Instructions to follow. Within the listing, each line that has the string "детето" should be copied.

* * *

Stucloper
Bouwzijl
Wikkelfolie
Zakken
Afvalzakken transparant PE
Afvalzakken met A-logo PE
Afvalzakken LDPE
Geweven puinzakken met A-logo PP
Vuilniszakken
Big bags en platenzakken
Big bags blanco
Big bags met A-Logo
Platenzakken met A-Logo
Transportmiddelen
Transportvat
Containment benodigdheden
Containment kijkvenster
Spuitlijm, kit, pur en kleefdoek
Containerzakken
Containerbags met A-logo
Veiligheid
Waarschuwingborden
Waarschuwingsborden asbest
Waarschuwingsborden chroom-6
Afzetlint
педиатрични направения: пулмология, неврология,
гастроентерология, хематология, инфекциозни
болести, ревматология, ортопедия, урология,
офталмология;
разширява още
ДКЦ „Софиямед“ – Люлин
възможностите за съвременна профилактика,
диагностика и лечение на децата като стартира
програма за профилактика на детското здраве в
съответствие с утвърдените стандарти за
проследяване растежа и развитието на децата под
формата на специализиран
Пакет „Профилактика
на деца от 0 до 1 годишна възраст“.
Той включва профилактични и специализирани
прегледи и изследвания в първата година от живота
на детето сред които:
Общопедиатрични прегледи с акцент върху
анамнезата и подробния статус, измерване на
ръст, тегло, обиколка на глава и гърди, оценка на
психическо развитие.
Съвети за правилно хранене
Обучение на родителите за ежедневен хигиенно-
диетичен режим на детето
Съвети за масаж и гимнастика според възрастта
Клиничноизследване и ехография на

* * *

Answer.
на детето сред които:
диетичен режим на детето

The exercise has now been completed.